Extrait fourni:
——

La bataille est restée comme un goulet d’étranglement où se sont acharnées deux armées, incapables en un sens de sortir autrement que par un bain de sang inouï de l’engagement. La violence de ce que subirent sans broncher ou presque – il n’y eut pour ainsi dire aucune mutinerie à Verdun – les combattants est restée comme l’image même de la guerre à l’époque industrielle. Celle où la trajectoire individuelle perd tout sens au milieu d’un enfer collectif qui écrase tout. Nous avons tous vu ces cartes qui dessinent le lacis des tranchées, ou lu les descriptions de ces boyaux toujours effondrés par les intempéries et les obus, toujours à reconstruire – la pelle est bien plus souvent maniée par les poilus que le fusil. Nous avons vu les photos des cratères, presque innocent aujourd’hui sous la verdure. On nous a montré les fragments d’obus rouillés, les images des fumerolles des gaz et des jets des lance-flammes. Les clichés du no man’s land, de ses barbelés où quelques soldats de vingt ans sont accrochés comme des papillons au mur, morts ou à l’agonie.
Impossible en revanche de se figurer ce que c’est que de vivre sous cet immense marteau-pilon qui ne cesse jamais, quelques heures la nuit peut-être.

——

Entrées affichées:
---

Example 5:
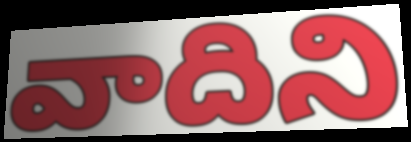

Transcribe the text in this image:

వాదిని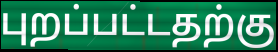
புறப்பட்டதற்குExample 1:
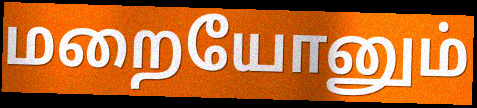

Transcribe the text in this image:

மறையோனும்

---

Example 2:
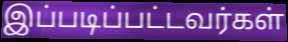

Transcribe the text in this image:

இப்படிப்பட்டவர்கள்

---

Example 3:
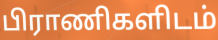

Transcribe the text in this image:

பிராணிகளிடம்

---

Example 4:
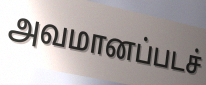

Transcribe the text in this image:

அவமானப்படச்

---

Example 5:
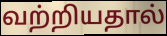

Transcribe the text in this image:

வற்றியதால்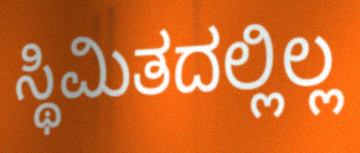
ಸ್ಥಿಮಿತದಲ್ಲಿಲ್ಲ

——

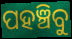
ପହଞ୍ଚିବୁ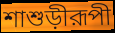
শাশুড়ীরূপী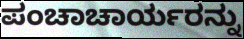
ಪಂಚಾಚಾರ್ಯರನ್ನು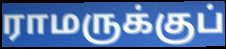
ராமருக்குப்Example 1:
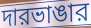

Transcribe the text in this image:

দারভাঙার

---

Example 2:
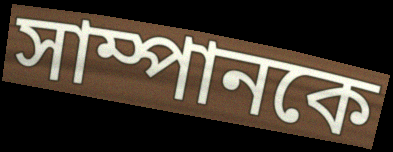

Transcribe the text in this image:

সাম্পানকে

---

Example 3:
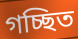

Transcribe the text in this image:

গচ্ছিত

——

Tâche à réaliser: Dans l'extrait sur la bataille de Verdun, relevez toutes les représentations de la guerre que « nous » avons vues ou lues, ou qu'« on nous a montré[es] ».

Résultat de la tâche:
- les cartes qui dessinent le lacis des tranchées
- les descriptions des boyaux toujours effondrés par les intempéries et les obus
- les photos des cratères
- les fragments d'obus rouillés
- les images des fumerolles des gaz et des jets des lance-flammes
- les clichés du no man's land et de ses barbelés